Fahrradkuriere prägen längst das Bild vieler Städte in Österreich, und stellen nachhaltig, umweltfreundlich und effizient Essen, aber auch Medizin und Einkäufe zu. Die „Radkrone“ hat sich als Bote versucht.
Bei Wind, Regen oder sengender Sonne: Unzählige Fahrradboten kurven alleine täglich durch die steirische Landeshauptstadt, um hungrige Grazer in Rekordzeit satt zu machen.
Das lokale Unternehmen Velofood liefert seit neun Jahren, arbeitet mit 140 Partnerbetrieben zusammen und betreibt sogar ein eigenes Restaurant. Im Schnitt dauert es zwölf Minuten, bis Pizza, Sushi oder Burger beim Kunden ankommen.
Die „Radkrone“ hat ein paar Stunden selbst mit großem, grünem Rucksack am Rücken in die Pedale getreten – mit gemischten Erfolg. Denn ohne die Hilfe von José Dardón, Funkname Happy, wäre so mancher Grazer an diesem Tag hungrig ins Bett gegangen.
„Ortskenntnis ist das A und O“, lacht der 31-jährige Maschinenbau-Student aus Guatemala. „Natürlich nutzen wir manchmal Apps, wie Google Maps, aber die wirklich guten Routen und Abkürzungen kennt man nur, wenn man selbst viel gefahren ist und erkundet hat.“
Das Prinzip der Essensbestellung und Lieferung ist dabei einfach: Der Kunde ordert direkt über Velofood, das gewählte Restaurant kocht die gewünschte Speise, der Bote holt ab.
Ab dem Moment der Abholung tickt die Uhr. „Je schneller geliefert wird, desto schneller erhält man die nächste Bestellung, umso mehr verdienen die Boten“, erklärt Josh Follak von Velofood stolz.
1000 Bestellungen wickelt sein Team täglich ab. Die Fahrer erhalten ihre Aufträge per Funk und App für kurze, klare Kommunikation im Straßenverkehr.
Von früh morgens bis spät abends sind die Radboten im Einsatz. „Wir setzen auf Fairplay“, sagt Josh, also auf „faire Bezahlung. Dafür haben wir aber kein riesiges Management, wie viel Konzerne, denn unserer Meinung nach gehört das Geld zu den Fahrern.“
Stolz ist man bei Velofood auch, dass, wie der Firmenname verrät, nur Fahrräder zum Einsatz kommen.
Steirisches Paradies für Radfahrer
„Graz ist übrigens eine großartige Stadt zum Fahrradfahren“, schwärmt Happy, während wir zum nächsten Lieferort in den Stadtteil Mariagrün radeln. Immer mehr Radwege, bessere Beschilderung und durchgehende Routen quer durch die Stadt entstehen. Die Bedingungen für Radfahrer werden Jahr für Jahr besser.

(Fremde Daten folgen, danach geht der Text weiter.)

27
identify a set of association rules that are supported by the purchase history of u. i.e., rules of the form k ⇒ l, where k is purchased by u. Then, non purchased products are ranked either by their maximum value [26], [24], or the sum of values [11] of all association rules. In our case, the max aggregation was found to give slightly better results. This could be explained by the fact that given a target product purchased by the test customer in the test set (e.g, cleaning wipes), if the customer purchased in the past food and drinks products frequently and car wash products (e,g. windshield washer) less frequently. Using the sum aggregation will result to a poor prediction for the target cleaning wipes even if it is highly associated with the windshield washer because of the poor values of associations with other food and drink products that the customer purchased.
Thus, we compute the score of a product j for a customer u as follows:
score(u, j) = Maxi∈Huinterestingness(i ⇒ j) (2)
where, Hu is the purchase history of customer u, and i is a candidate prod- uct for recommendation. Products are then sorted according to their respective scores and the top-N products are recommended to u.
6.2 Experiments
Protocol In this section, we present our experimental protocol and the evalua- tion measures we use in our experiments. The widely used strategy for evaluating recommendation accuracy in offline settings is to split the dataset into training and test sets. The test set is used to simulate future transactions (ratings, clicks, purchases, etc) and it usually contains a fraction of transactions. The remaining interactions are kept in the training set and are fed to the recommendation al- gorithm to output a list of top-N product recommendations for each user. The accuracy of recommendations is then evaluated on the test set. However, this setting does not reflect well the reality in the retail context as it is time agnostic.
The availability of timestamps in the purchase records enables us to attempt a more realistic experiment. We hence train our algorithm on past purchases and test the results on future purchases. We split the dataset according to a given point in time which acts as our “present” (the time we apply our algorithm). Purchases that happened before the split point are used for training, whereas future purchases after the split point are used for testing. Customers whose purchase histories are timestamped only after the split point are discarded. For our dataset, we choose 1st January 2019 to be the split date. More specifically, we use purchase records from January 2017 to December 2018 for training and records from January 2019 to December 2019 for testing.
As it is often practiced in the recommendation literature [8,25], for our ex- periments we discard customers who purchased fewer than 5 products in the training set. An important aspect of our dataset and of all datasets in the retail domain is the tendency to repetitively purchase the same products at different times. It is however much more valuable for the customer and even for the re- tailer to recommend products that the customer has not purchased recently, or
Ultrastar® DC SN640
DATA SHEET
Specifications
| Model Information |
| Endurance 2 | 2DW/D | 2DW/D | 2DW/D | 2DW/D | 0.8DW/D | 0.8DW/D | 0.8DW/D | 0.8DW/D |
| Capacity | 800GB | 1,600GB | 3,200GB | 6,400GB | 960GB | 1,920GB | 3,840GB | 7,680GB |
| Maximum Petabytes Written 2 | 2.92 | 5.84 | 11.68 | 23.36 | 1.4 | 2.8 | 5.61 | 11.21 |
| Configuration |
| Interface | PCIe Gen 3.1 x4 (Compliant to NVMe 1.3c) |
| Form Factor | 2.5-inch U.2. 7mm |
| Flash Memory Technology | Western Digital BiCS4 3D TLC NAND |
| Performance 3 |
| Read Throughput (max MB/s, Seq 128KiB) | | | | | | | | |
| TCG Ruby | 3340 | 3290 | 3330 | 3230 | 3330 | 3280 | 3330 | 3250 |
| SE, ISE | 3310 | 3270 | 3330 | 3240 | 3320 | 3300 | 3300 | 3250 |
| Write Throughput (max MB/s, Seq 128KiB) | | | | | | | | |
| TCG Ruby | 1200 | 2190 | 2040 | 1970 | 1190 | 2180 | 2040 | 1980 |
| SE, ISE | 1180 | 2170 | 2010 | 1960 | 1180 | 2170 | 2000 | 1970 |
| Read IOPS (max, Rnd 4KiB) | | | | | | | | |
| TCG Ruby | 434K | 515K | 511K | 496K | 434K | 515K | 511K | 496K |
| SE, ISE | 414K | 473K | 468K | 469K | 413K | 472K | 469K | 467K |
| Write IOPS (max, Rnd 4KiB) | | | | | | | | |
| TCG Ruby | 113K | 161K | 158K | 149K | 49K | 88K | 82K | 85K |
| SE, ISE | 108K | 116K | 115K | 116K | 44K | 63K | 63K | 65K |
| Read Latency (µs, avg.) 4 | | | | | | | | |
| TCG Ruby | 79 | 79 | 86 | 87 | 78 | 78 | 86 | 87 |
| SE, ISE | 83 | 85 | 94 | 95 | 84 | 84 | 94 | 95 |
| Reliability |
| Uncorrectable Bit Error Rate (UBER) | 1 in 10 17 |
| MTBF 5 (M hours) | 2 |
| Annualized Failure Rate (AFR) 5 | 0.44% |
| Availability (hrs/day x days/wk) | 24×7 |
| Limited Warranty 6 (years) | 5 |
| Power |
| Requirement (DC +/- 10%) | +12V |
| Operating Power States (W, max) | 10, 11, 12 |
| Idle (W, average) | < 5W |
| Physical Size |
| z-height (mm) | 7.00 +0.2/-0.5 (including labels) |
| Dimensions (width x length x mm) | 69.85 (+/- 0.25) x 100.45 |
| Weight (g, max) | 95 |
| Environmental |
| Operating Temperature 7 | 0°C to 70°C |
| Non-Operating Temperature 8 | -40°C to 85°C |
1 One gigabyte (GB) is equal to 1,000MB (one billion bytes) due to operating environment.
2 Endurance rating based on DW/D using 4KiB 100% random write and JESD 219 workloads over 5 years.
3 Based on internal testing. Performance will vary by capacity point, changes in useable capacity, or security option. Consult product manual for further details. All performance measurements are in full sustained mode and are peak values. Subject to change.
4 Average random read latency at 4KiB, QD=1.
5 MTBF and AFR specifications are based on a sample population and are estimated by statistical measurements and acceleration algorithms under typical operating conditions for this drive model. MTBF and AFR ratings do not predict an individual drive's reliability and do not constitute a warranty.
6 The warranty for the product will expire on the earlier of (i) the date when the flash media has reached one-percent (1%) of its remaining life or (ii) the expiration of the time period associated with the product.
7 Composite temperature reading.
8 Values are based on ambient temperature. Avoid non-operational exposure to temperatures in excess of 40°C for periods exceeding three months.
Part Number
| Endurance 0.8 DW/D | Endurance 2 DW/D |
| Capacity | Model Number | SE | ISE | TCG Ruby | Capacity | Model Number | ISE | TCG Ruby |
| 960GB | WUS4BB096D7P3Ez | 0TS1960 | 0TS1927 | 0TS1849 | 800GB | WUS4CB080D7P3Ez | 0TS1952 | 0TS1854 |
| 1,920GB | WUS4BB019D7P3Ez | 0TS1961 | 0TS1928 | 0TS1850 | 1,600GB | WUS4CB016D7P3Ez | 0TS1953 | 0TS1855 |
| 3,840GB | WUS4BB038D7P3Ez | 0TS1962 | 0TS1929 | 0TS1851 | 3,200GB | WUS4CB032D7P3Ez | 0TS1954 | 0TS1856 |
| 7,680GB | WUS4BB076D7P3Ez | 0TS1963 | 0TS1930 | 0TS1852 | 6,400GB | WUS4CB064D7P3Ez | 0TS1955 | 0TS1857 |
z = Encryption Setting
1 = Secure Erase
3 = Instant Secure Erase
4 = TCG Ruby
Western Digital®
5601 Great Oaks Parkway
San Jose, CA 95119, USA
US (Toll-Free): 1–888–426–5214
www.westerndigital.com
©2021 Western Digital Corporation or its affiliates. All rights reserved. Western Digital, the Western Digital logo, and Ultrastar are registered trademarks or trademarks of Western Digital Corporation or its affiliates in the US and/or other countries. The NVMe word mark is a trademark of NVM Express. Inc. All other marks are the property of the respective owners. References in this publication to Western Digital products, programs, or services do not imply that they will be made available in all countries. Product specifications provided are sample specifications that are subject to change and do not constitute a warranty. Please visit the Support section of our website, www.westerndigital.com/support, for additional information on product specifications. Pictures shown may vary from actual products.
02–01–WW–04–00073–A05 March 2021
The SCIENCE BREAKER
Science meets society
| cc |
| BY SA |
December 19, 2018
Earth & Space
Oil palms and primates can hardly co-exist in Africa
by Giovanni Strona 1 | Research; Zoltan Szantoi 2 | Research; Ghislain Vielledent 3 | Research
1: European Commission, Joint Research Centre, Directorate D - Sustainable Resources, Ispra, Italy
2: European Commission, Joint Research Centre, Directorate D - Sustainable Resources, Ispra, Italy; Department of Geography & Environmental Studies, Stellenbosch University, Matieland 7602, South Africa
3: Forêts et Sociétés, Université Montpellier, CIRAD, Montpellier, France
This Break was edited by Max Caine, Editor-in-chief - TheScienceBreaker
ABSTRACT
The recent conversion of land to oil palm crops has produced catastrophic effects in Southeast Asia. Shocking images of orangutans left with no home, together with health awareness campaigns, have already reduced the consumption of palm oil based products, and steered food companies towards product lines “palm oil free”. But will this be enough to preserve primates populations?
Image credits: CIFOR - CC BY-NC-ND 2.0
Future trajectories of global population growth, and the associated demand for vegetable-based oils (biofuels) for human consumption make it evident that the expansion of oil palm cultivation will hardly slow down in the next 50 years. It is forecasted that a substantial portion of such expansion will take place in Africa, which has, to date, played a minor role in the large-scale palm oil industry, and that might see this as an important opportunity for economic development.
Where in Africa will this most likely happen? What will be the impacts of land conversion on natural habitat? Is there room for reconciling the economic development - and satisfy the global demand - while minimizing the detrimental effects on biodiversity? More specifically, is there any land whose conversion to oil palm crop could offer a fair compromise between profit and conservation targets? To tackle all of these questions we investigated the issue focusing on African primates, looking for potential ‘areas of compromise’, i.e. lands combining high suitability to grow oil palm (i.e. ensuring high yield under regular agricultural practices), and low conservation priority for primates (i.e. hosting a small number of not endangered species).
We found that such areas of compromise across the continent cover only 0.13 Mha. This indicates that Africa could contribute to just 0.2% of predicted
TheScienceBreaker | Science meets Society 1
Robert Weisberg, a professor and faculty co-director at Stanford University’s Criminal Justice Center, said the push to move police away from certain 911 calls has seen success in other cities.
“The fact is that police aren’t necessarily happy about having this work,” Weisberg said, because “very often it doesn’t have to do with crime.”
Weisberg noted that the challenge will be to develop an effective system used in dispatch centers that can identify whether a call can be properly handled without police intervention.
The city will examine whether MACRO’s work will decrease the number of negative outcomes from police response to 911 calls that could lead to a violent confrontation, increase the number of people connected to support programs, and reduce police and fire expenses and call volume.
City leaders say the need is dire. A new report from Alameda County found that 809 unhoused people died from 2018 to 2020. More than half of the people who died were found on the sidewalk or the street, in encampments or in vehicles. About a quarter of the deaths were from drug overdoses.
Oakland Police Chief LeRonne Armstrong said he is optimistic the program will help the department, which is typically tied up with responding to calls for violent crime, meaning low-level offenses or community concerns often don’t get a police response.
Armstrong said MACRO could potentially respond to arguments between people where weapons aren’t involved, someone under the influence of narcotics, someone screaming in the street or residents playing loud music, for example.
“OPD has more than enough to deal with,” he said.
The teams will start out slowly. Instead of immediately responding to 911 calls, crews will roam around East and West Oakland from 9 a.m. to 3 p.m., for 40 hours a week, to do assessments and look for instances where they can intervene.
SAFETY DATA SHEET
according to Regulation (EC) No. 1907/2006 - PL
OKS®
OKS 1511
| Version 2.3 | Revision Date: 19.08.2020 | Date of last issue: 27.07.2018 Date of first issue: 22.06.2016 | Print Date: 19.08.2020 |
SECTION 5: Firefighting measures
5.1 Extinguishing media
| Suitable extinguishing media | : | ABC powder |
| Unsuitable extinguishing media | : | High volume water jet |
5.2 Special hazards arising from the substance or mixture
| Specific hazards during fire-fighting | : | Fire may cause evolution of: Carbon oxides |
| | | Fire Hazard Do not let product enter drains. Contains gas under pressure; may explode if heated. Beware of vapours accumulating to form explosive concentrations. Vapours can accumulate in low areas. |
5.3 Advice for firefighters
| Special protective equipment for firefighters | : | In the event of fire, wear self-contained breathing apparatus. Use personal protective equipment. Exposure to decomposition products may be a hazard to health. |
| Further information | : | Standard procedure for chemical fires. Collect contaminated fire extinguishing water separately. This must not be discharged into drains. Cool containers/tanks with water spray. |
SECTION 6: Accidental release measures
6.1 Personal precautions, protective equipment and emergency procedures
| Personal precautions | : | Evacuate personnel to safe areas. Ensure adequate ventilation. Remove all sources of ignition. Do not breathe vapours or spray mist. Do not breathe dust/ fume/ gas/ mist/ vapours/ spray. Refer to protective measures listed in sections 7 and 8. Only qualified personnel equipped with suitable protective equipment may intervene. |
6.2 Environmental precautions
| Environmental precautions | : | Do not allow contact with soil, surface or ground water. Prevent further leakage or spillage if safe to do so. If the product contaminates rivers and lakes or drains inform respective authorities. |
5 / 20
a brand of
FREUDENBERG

„Das macht unseren Job nicht nur einfacher, sondern auch sicherer“, sagt Josh.
Wohl auch, weil sich die Radboten an strenge Regeln und die StVO halten müssen – Gehwegfahren ist ein Taubu. Kniffliger sind hingegen die Straßenbahnschienen in der Innenstadt: „Da fährt jeder einmal rein oder bleibt hängen“, lacht Happy.
Die gesamte Velofood-Crew besteht übrigens aus 200 Radfahrern und ist so vielfältig, wie das Essensangebot: Studierende, sportliche Pensionisten, Berufstätige im Nebenjob.
Und fast alle setzen auf einfache, klassische Fahrräder. Josh: „Die sind wartungsärmer, günstiger und es geht weniger kaputt.“ Viel wichtiger als ein E-Bike sind Licht, gute Bremsen, Klingel. Und wie sieht’s mit dem Gepäckträger aus? Happy: „Der ist schlecht fürs Essen – da wird jede Erschütterung direkt in die Gepäckträgerbox übertragen.“
Nach wenigen Stunden im Sattel ist mir klar: Fahrradboten sind keine bloßen Kuriere. Sie sind wetterfeste Stadtkenner, Logistiker, – und manchmal Lebensretter für knurrende Mägen. Und jeder Bote erhält seinen eigenen Funk-Rufnamen. Meiner? Nach wenigen, etwas orientierungslosen Runden vermutlich „Verfahrer“.